Saya Tita, seorang siswi pertukaran budaya di Italia. Kali ini saya ingin berbagi tentang pengalaman dan pemikiran saya mengenai apa yang disebut ‘agama’. Apa yang terlintas di pikiran kita ketika mendengar kata Italia? Barangkali pizza, Ferrari, da Vinci, Roma, dan Il Papà ( the Pope alias Paus). Italia identik dengan Kristianisme. Spesifiknya, Katolikisme. Tapi memang kenyataannya, tidak semua orang Italia adalah seorang Kristiani, atau bahkan beragama. Namun bukan itu inti pembahasannya.
Suatu hari saya sedang berbincang dengan seorang teman, lalu teman saya mengatakan, “what I find interesting tentang orang di negara Kristen is that walaupun mereka ngga ke gereja, their way of life is very Christian”. Kalimat itu membuat saya berpikir sejenak. Sejak itu saya mencoba mencari bukti atas kalimat itu.
Satu hal yang paling berkesan adalah ketika keluarga saya mengundang sahabat mereka sekeluarga untuk makan malam bersama. Ketika saya membantu menyiapkan meja, host dad saya bertanya, “kalian juga melakukan ini di Indonesia kan?” Yang dimaksud adalah meja dengan taplak kain besar, dan semua dekorasi serta peralatan makan. Lalu saya mengatakan, tidak selalu. Kami tidak melakukan fancy dinner di rumah. Lalu host parents saya bertanya lagi, seperti apa toto dahar di Indonesia. Saya juga mengatakan dengan jujur bahwa di keluarga saya di Jakarta tidak lazim mengundang makan keluarga dan teman di rumah. Lebih sering makan di luar rumah. Kemudian mereka bertanya lagi, “tapi kalian kan Katolik?”. Mendengar itu saya bingung, lalu saya tanya apa kaitannya. Orangtua host saya menjelaskan bahwa bagi mereka mengundang orang makan di rumah dan menyiapkan meja dengan kain besar serta semua ornamennya itu sangat penting, dan itulah yang dilakukan Imam di meja altar saat merayakan perayaan Ekaristi.
Ketika itu saya menyadari dua hal. Pertama, bahwa pemahaman agama itu betul-betul luas. Agama tidak selalu bicara tentang Tuhan, tapi dalam agama juga terdapat nilai kebudayaan manusia. Dalam percakapan malam itu saya menjelaskan kepada orangtua host saya mengenai apa yang disebut inkulturasi dalam Kristianisme di Indonesia. Dan menariknya, mereka belum pernah terbayang akan hal ini.

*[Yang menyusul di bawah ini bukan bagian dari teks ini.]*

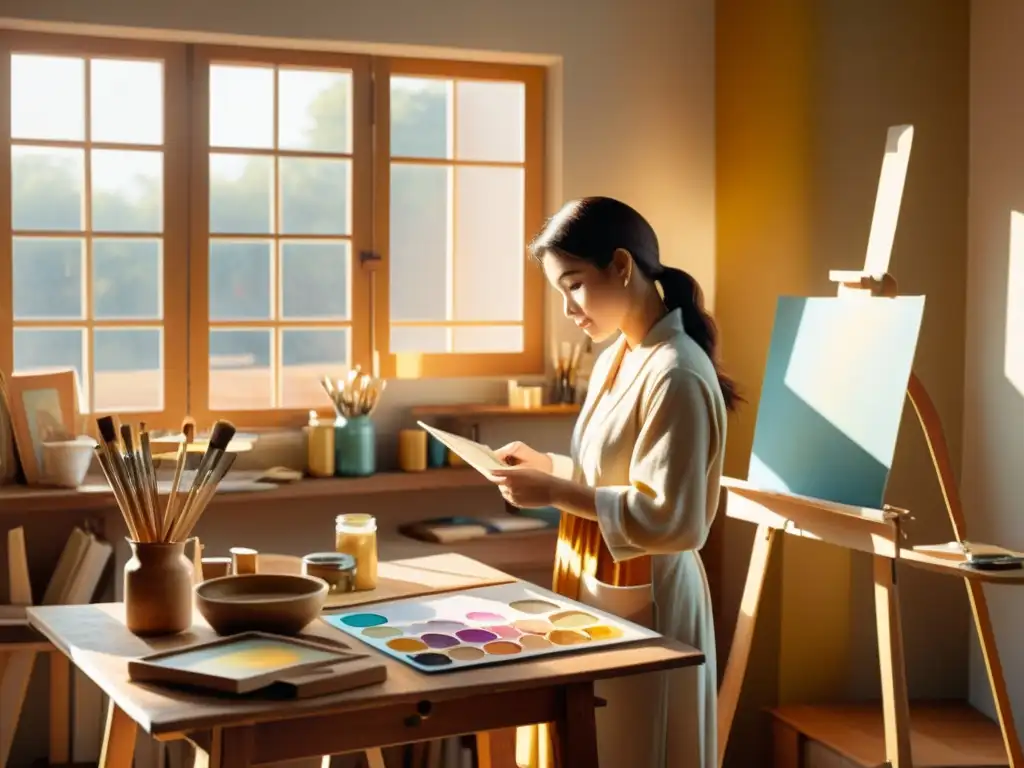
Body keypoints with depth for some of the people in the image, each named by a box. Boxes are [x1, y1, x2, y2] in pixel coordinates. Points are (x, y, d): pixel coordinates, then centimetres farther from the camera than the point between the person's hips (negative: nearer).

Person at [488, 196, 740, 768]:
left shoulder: (675, 375, -21)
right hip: (597, 589, 9)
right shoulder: (617, 360, 8)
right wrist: (547, 466, 3)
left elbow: (671, 520, -24)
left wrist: (557, 494, -22)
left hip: (641, 601, -9)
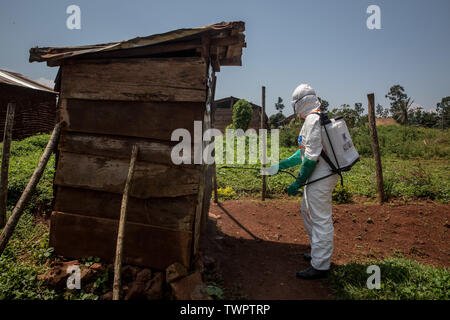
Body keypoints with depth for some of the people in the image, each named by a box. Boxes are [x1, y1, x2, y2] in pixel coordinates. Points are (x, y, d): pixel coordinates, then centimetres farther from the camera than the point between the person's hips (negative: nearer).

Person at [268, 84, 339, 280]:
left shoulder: (313, 120, -15)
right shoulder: (319, 118, 18)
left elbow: (312, 156, -21)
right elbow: (304, 152, 19)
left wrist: (298, 183, -16)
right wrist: (280, 165, 18)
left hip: (320, 177, -11)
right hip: (321, 176, 11)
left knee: (320, 219, -3)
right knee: (307, 211, 22)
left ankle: (320, 266, 7)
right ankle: (319, 252, 36)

Bagi mereka semua nilai agama Kristen selalu sama dengan budaya dan tradisi mereka sehari-hari. Saya jadi paham bahwa Kristianisme di tanah ini lebih dari sekedar kepercayaan, tapi merupakan bagian kuat dari sebuah budaya.
Kedua, saya mendapati bahwa akhirnya semua kembali ke yang disebut humanity. Akar dari semua yang saya lihat dan alami lagi-lagi adalah budaya, dan budaya adalah hasil paling fundamental dari kemanusiaan. Bagi saya semakin terlihat jelas bahwa manusia sebenarnya tidak punya alasan untuk saling meributkan masalah SARA. Kalau sebuah agama yang sama bisa memiliki forma (bentuk) berbeda dalam praktiknya di setiap tempat, mengapa kita tidak berpikir dengan logika yang sama untuk manusia? Semua manusia adalah sama, dengan forma budayanya yang berbeda. Dan bagi saya itu indah. Seperti kata-kata bijak di Italia, Il mondo è bello perché è vario. Secara harfiah, artinya ‘dunia ini indah karena ada perbedaan’.